К этому последнему обстоятельству он никак не мог привыкнуть и не раз задумывался над ним. Сам он добился того, что мог удовлетворяться пятичасовым сном, но никак не меньше. В самом деле, что такое сон? Это — отдых от усталости. А что такое усталость? Болезнь, от которой организм должен излечиться, результат жизнедеятельности его перед этим. Откуда же берется этот яд, который парализует надолго работу нервной системы, вызывает чувство усталости? Несомненно, из крови, которая питает мозг, а кровь зависит от рода пищи. Химические шарики теи таковы, что они, повидимому, не содержат в себе никаких ядовитых веществ, кровь теи чище, питание нервной системы совершеннее... Ясно, что и сон должен быть короче.
Но тогда чем же объяснить, что вот он, профессор, питается теми же шариками, что и теи, а все-таки спит пять часов?
Так часто раздумывал профессор над этим обстоятельством и всегда в конце у него возникал этот неизменный вопрос.
Беседы с Ли постепенно знакомили его с целым рядом совершенно непонятных ему сначала вещей. Ум ее отличался острой наблюдательностью, и профессор часто спрашивал себя, почему она не натуралист, не исследователь, а археолог, где, казалось, требуются прежде всего вдумчивость и осторожность, а не простое наблюдение.

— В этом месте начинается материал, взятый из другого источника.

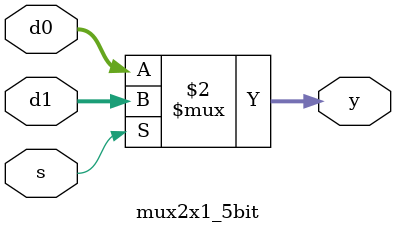
<source format=v>
module mux2x1_5bit # (parameter WIDTH =5)
(input [WIDTH-1:0] d0, d1,
input s,
output [WIDTH-1:0] y);
assign y=(s==1'b0) ? d0 : d1;
endmodule
</source>
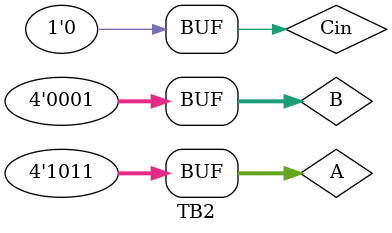
<source format=v>
 `timescale 1ns/1ns
module TB2();
	reg [3:0] A = 0, B =0;
	reg Cin = 0;
	wire [3:0]S;
	wire Cout;

	ripple4 rip4(A, B, Cin, S, Cout);
	initial begin
	#50 A = 4'b0101;
	#50 B = 4'b1001;
	#50 Cin = 1;
	#50 A = 4'b1111;
	#50 B = 4'b1011;
	#50 Cin = 0;
	#50 A = 4'b1011;
	#50 B = 4'b0001;
	end
endmodule

</source>
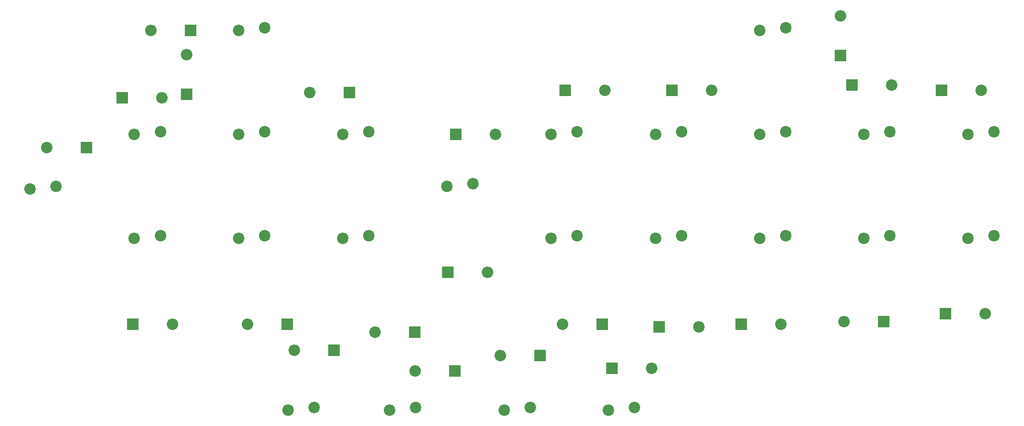
<source format=gbr>
%TF.GenerationSoftware,KiCad,Pcbnew,8.0.5*%
%TF.CreationDate,2024-10-09T17:51:35-04:00*%
%TF.ProjectId,board,626f6172-642e-46b6-9963-61645f706362,1*%
%TF.SameCoordinates,Original*%
%TF.FileFunction,Soldermask,Bot*%
%TF.FilePolarity,Negative*%
%FSLAX46Y46*%
G04 Gerber Fmt 4.6, Leading zero omitted, Abs format (unit mm)*
G04 Created by KiCad (PCBNEW 8.0.5) date 2024-10-09 17:51:35*
%MOMM*%
%LPD*%
G01*
G04 APERTURE LIST*
%ADD10O,2.200000X2.200000*%
%ADD11R,2.200000X2.200000*%
%ADD12C,2.200000*%
G04 APERTURE END LIST*
D10*
%TO.C,D24*%
X69690000Y-40500000D03*
D11*
X77310000Y-40500000D03*
%TD*%
%TO.C,D23*%
X149190000Y-52000000D03*
D10*
X156810000Y-52000000D03*
%TD*%
D11*
%TO.C,D22*%
X95810000Y-97000000D03*
D10*
X88190000Y-97000000D03*
%TD*%
D11*
%TO.C,D21*%
X202000000Y-45310000D03*
D10*
X202000000Y-37690000D03*
%TD*%
D11*
%TO.C,D20*%
X210310000Y-96500000D03*
D10*
X202690000Y-96500000D03*
%TD*%
D11*
%TO.C,D19*%
X107810000Y-52500000D03*
D10*
X100190000Y-52500000D03*
%TD*%
D11*
%TO.C,D18*%
X156310000Y-97000000D03*
D10*
X148690000Y-97000000D03*
%TD*%
D11*
%TO.C,D17*%
X204190000Y-51000000D03*
D10*
X211810000Y-51000000D03*
%TD*%
D11*
%TO.C,D16*%
X66190000Y-97000000D03*
D10*
X73810000Y-97000000D03*
%TD*%
%TO.C,D15*%
X97190000Y-102000000D03*
D11*
X104810000Y-102000000D03*
%TD*%
%TO.C,D14*%
X120310000Y-98500000D03*
D10*
X112690000Y-98500000D03*
%TD*%
%TO.C,D13*%
X135810000Y-60500000D03*
D11*
X128190000Y-60500000D03*
%TD*%
%TO.C,D12*%
X158190000Y-105500000D03*
D10*
X165810000Y-105500000D03*
%TD*%
D11*
%TO.C,D11*%
X126690000Y-87000000D03*
D10*
X134310000Y-87000000D03*
%TD*%
D11*
%TO.C,D10*%
X128000000Y-106000000D03*
D10*
X120380000Y-106000000D03*
%TD*%
D11*
%TO.C,D9*%
X76500000Y-52810000D03*
D10*
X76500000Y-45190000D03*
%TD*%
D11*
%TO.C,D8*%
X167190000Y-97500000D03*
D10*
X174810000Y-97500000D03*
%TD*%
D11*
%TO.C,D7*%
X169690000Y-52000000D03*
D10*
X177310000Y-52000000D03*
%TD*%
D11*
%TO.C,D6*%
X183000000Y-97000000D03*
D10*
X190620000Y-97000000D03*
%TD*%
D11*
%TO.C,D5*%
X64190000Y-53500000D03*
D10*
X71810000Y-53500000D03*
%TD*%
D11*
%TO.C,D4*%
X144310000Y-103000000D03*
D10*
X136690000Y-103000000D03*
%TD*%
D11*
%TO.C,D3*%
X222190000Y-95000000D03*
D10*
X229810000Y-95000000D03*
%TD*%
D11*
%TO.C,D2*%
X221437500Y-52000000D03*
D10*
X229057500Y-52000000D03*
%TD*%
D11*
%TO.C,D1*%
X57310000Y-63000000D03*
D10*
X49690000Y-63000000D03*
%TD*%
D12*
%TO.C,SWZ1*%
X231500000Y-80000000D03*
X226500000Y-80500000D03*
%TD*%
%TO.C,SW#2*%
X191500000Y-40000000D03*
X186500000Y-40500000D03*
%TD*%
%TO.C,SW\u002A1*%
X131500000Y-70000000D03*
X126500000Y-70500000D03*
%TD*%
%TO.C,SWT2*%
X211500000Y-60000000D03*
X206500000Y-60500000D03*
%TD*%
%TO.C,SWR2*%
X151500000Y-80000000D03*
X146500000Y-80500000D03*
%TD*%
%TO.C,SWP2*%
X171500000Y-60000000D03*
X166500000Y-60500000D03*
%TD*%
%TO.C,SWO1*%
X120500000Y-113000000D03*
X115500000Y-113500000D03*
%TD*%
%TO.C,SW#1*%
X91500000Y-40000000D03*
X86500000Y-40500000D03*
%TD*%
%TO.C,SWU1*%
X162500000Y-113000000D03*
X157500000Y-113500000D03*
%TD*%
%TO.C,SWB1*%
X171500000Y-80000000D03*
X166500000Y-80500000D03*
%TD*%
%TO.C,SWH1*%
X111500000Y-60000000D03*
X106500000Y-60500000D03*
%TD*%
%TO.C,SWT1*%
X71500000Y-60000000D03*
X66500000Y-60500000D03*
%TD*%
%TO.C,SWA1*%
X101000000Y-113000000D03*
X96000000Y-113500000D03*
%TD*%
%TO.C,SWL1*%
X191500000Y-60000000D03*
X186500000Y-60500000D03*
%TD*%
%TO.C,SWF1*%
X151500000Y-60000000D03*
X146500000Y-60500000D03*
%TD*%
%TO.C,SWG1*%
X191500000Y-80000000D03*
X186500000Y-80500000D03*
%TD*%
%TO.C,SWK1*%
X71500000Y-80000000D03*
X66500000Y-80500000D03*
%TD*%
%TO.C,SWD1*%
X231500000Y-60000000D03*
X226500000Y-60500000D03*
%TD*%
%TO.C,SWW1*%
X91500000Y-80000000D03*
X86500000Y-80500000D03*
%TD*%
%TO.C,SWR1*%
X111500000Y-80000000D03*
X106500000Y-80500000D03*
%TD*%
%TO.C,SWP1*%
X91500000Y-60000000D03*
X86500000Y-60500000D03*
%TD*%
%TO.C,SWS1*%
X51500000Y-70500000D03*
X46500000Y-71000000D03*
%TD*%
%TO.C,SWE1*%
X142500000Y-113000000D03*
X137500000Y-113500000D03*
%TD*%
%TO.C,SWS2*%
X206500000Y-80500000D03*
X211500000Y-80000000D03*
%TD*%
M02*

</source>
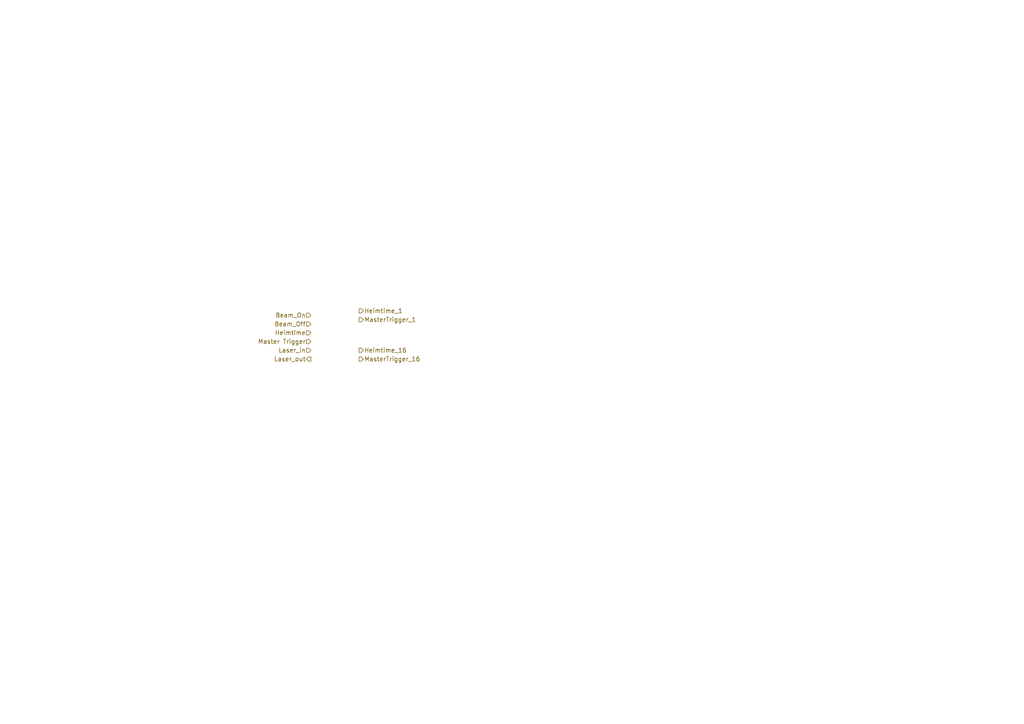
<source format=kicad_sch>
(kicad_sch
	(version 20250114)
	(generator "eeschema")
	(generator_version "9.0")
	(uuid "67c8cfef-8c64-4723-8a7c-494dfa83cbb2")
	(paper "A4")
	(lib_symbols)
	(hierarchical_label "Beam_Off"
		(shape input)
		(at 90.17 93.98 180)
		(effects
			(font
				(size 1.27 1.27)
			)
			(justify right)
		)
		(uuid "091becc6-acfb-44cc-a791-32e84aea15a6")
	)
	(hierarchical_label "Heimtime"
		(shape input)
		(at 90.17 96.52 180)
		(effects
			(font
				(size 1.27 1.27)
			)
			(justify right)
		)
		(uuid "2a5915f9-5875-4774-9735-81c5f2109eff")
	)
	(hierarchical_label "Master Trigger"
		(shape input)
		(at 90.17 99.06 180)
		(effects
			(font
				(size 1.27 1.27)
			)
			(justify right)
		)
		(uuid "2c358521-7622-492e-823a-468764a3b6f0")
	)
	(hierarchical_label "Beam_On"
		(shape input)
		(at 90.17 91.44 180)
		(effects
			(font
				(size 1.27 1.27)
			)
			(justify right)
		)
		(uuid "57494c79-ea4f-4846-be67-4571235920f7")
	)
	(hierarchical_label "Laser_out"
		(shape output)
		(at 90.17 104.14 180)
		(effects
			(font
				(size 1.27 1.27)
			)
			(justify right)
		)
		(uuid "93d83301-84fc-41e7-87c0-a96dffaf29a5")
	)
	(hierarchical_label "Heimtime_16"
		(shape output)
		(at 104.14 101.6 0)
		(effects
			(font
				(size 1.27 1.27)
			)
			(justify left)
		)
		(uuid "a7045ac7-fe5c-4e77-bf26-1d5c59c98206")
	)
	(hierarchical_label "MasterTrigger_1"
		(shape output)
		(at 104.14 92.71 0)
		(effects
			(font
				(size 1.27 1.27)
			)
			(justify left)
		)
		(uuid "c0e9a2ba-a0d6-4be4-ba54-ef93ccd1cec0")
	)
	(hierarchical_label "Laser_in"
		(shape input)
		(at 90.17 101.6 180)
		(effects
			(font
				(size 1.27 1.27)
			)
			(justify right)
		)
		(uuid "c680ac53-a160-42fa-9bf7-b44ab9a9abaf")
	)
	(hierarchical_label "MasterTrigger_16"
		(shape output)
		(at 104.14 104.14 0)
		(effects
			(font
				(size 1.27 1.27)
			)
			(justify left)
		)
		(uuid "ce92f2e6-717a-4c28-b799-164fa7f02a7f")
	)
	(hierarchical_label "Heimtime_1"
		(shape output)
		(at 104.14 90.17 0)
		(effects
			(font
				(size 1.27 1.27)
			)
			(justify left)
		)
		(uuid "eddcb4c3-5833-4de5-b65e-738ecb38cb1c")
	)
)

</source>
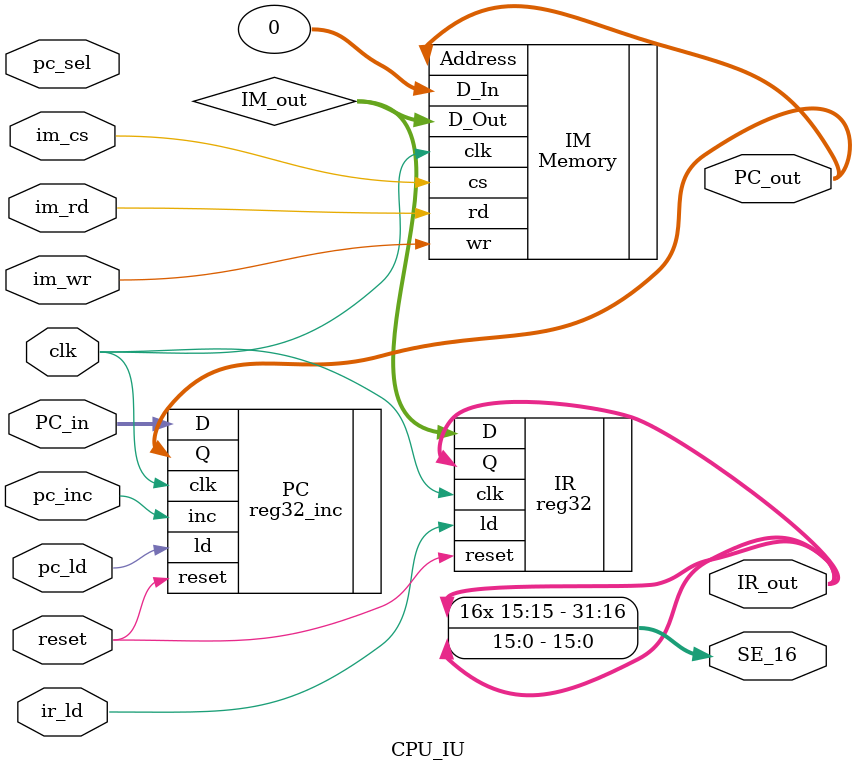
<source format=v>
`timescale 1ns / 1ps
/********************************************************************************
 *
 * Author:   Jesus Luciano & Rosswell Tiongco
 * Filename: CPU_IU.v
 * Date:     3/5/2019
 * Version:  1.1
 * 
 * Notes: 1.0 Instruction unit which contains a Program Counter, Instruction 
 *            Memory, Instruction Register and a sign extended output for
 *            immediate instructions.
 *
 *        1.1 Added PC_mux to select data type to be loaded into PC, controlled
 *            by new pc_sel control signal
 *
 *******************************************************************************/
module CPU_IU(clk, reset, im_cs, im_wr, im_rd, pc_ld, pc_inc, ir_ld, PC_in,
              PC_out, IR_out, SE_16, pc_sel);
              
    input         clk, reset, im_cs, im_wr, im_rd, pc_ld, pc_inc, ir_ld;
    input  [ 1:0] pc_sel;
    input  [31:0] PC_in;
    
    output [31:0] PC_out, IR_out, SE_16;
    
    wire   [31:0] IM_out, PC_mux;
   
    
    //module reg32_inc(clk, reset, ld, inc, D, Q);
    reg32_inc   PC(.clk(clk), .reset(reset), .ld(pc_ld), .inc(pc_inc),
                 .D(PC_in), .Q(PC_out) );

    //instruction mem
    //module Data_Memory(clk, cs, wr, rd, Address, D_In, D_Out);
    Memory IM(.clk(clk), .cs(im_cs), .wr(im_wr), .rd(im_rd),
                   .Address(PC_out), .D_In(32'h0), .D_Out(IM_out) );
    
    //module reg32(clk, reset, ld, D, Q);
    //ir
    reg32       IR(.clk(clk), .reset(reset), .ld(ir_ld), 
                   .D(IM_out), .Q(IR_out) );
    
    //sign externsion of IR for immediate values
    assign SE_16 = {{ 16{IR_out[15]}}, IR_out[15:0]};
    
    //PC_mux to select data to load into PC
    assign PC_mux = (pc_sel == 2'b00) ? (PC_out + {SE_16[29:0], 2'b00}) :
                    (pc_sel == 2'b01) ? {PC_out[31:28], IR_out[25:0], 2'b00} :
                                         PC_in;
    
endmodule

</source>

— Ничего не поделаешь, — со смехом ответила однажды Ли на недоумение профессора, — такую специальность посоветовал мне Институт Экспериментальной психологии, и я послушалась его совета. Я не испытываю разочарований пока и весьма довольна своей работой. Могу уверить тебя также, что и мнение высоко ученых теи о моей работе благоприятно для меня.
Дом Эйса стоял на берегу широкой реки, которая спокойно катила свои воды в нескольких десятках шагов от окон комнаты профессора, но никогда, ни в одну пору дня не видел профессор, чтобы из воды вдруг выпрыгнула речная рыба, сверкая серебром чешуи, и не слышал характерного рыбьего плеска. Река была спокойна, только ветер иногда поднимал на ее поверхности рябь и волнение, сопровождавшиеся шумом.